"Yes, I still think the chances of them being convicted are about zero."
Prediction by a lawyer who practiced in Arkansas.
Kevin Drum's blog is a typical example of opinions that I see and hear in the establishment media:
"Unlike Kyle Rittenhouse, the Ahmaud Arbery case is open and shut."
No it's not. The defense knows its jury.
The establishment media commentators on the Arbery case reiterate facts and law that would lead a trusting reader or viewer to think that "justice" will prevail, in the form of guilty verdicts. They reiterate the facts as they interpret them: Three White guys profiled a helpless Black man who was alone, unarmed, jogging on the streets of a White neighborhood. The White guys, armed with shotguns, used pickup trucks to run him down, finally cornering him -- "like a rat" as they put it -- by surrounding him with their trucks, shouting at him to stop or they would "blow your fucking head off." Then, when facing a shotgun pointed at him, in desperation, Arbery grabbed at the shotgun barrel and was shot and killed. The shooter addressed a passerby, describing the man he shot: "He's an asshole."

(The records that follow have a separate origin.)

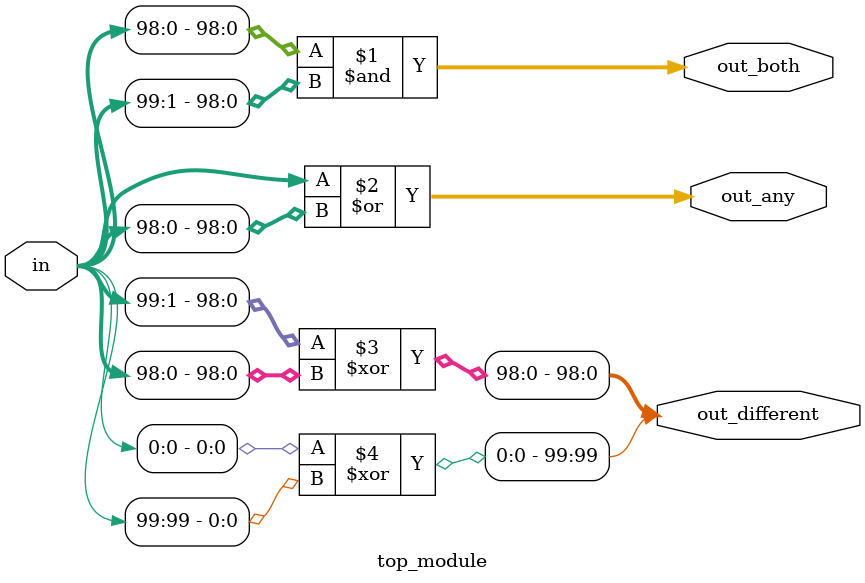
<source format=sv>
module top_module (
    input [99:0] in,
    output [98:0] out_both,
    output [99:0] out_any,
    output [99:0] out_different
);

    // Generate out_both by performing bit-wise AND operation between inputs
    assign out_both = in[98:0] & in[99:1];

    // Generate out_any by performing bit-wise OR operation between inputs
    assign out_any = in[99:0] | in[98:0];

    // Generate out_different by performing bit-wise XOR operation between inputs
    assign out_different = {in[0] ^ in[99], in[99:1] ^ in[98:0]};

endmodule

</source>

It was a modern day lynching by people who did it proudly. They videotaped it. The local police establishment did a quick investigation of the people they knew well from prior employment, found no crime, and hid the video evidence, which came to light only after it was leaked to the media.

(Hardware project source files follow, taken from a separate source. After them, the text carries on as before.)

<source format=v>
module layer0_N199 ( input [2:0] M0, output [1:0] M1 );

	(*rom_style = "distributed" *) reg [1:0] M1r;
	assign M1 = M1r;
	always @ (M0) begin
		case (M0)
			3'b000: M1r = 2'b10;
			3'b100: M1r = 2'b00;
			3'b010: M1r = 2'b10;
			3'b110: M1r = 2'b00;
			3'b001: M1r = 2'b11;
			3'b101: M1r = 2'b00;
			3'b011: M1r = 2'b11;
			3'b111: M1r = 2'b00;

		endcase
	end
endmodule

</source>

The case checks every box of White liberals' frustration at the justice system's racial disparities, but the facts of this case give liberals hope, buttressed by the media coverage. How could the jury possibly find them not-guilty? And so, with a guilty verdict, America will be spared the inevitable outrage and public unrest that would come if the three men got off.
Or not.
The defense attorneys approach is a poker player's "tell." This case will not hang on the facts or the law. If the defense ever referenced race directly, I have not heard it. Instead, it is done in code. They describe an "idyllic" community, with friendly neighbors. Crime was unknown, until recently. The defense attorneys positioned these men as part of that paradise, good citizens, good neighbors. These alert protectors saw a suspicious man so, of course, they carried guns for self-defense when they chased him so they could politely request he stop to answer their legitimate questions.

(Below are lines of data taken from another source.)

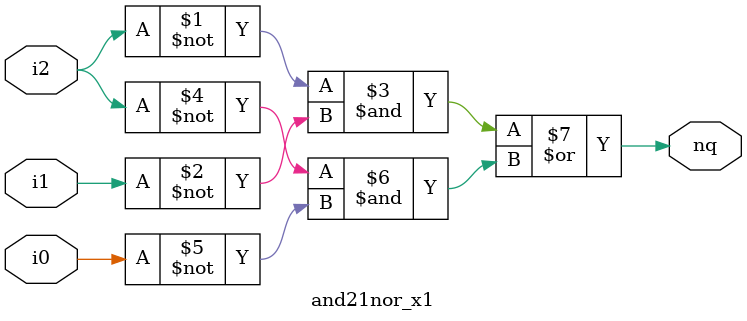
<source format=v>
/*                                                                      */
/*  Avertec Release v3.4p5 (64 bits on Linux 6.7.12+bpo-amd64)          */
/*  [AVT_only] host: fsdev                                              */
/*  [AVT_only] arch: x86_64                                             */
/*  [AVT_only] path: /opt/tasyag-3.4p5/bin/avt_shell                    */
/*  argv:                                                               */
/*                                                                      */
/*  User: verhaegs                                                      */
/*  Generation date Tue Sep 24 13:35:35 2024                            */
/*                                                                      */
/*  Verilog data flow description generated from `and21nor_x1`          */
/*                                                                      */


`timescale 1 ps/1 ps

module and21nor_x1 (nq, i0, i1, i2);

  output nq;
  input  i0;
  input  i1;
  input  i2;


  assign nq = ((~(i2) & ~(i1)) | (~(i2) & ~(i0)));

endmodule

</source>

The defense attorneys' are giving the jury members permission to vote their guts and protect their team. Arbery is "other," a low-caste other. He is no "jogger"--a descriptor of middle-class self-care. He was a criminal interloper. Laura Hogue, one of the defense attorneys, said, "He was no victim." He wore "khaki shorts, with no socks, to cover his long dirty toenails."
That confirms the "tell." She was not avoiding the lynching trope. She was leaning into it. The local citizenry was doing on their own what the slow, technicality-burdened legal system confounds, and the more reason for the three men to have done what they did. The defense implication is that you good citizens on the jury know what is really going on. A young buck was up to no good and they took care of business the way you sometimes need to do, like killing a dangerous animal shot out season. Or a criminal on the run. Or a runaway slave. They had seen Arbery in the autopsy photographs. He had long, dirty toenails. He wasn't one of us. He was one of them.
The Arbery case is another iteration of the Kyle Rittenhouse case. Conservative media has made Rittenhouse a hero because the men on the street deserved what they got, since they were out among rioters and arsonists. The Arbery jury is asked to look at the facts and the law, but there is a deeper judgment going on. That uppity Black guy was in a neighborhood where he didn't belong. The local good-guys took care of business. You don't punish them for that.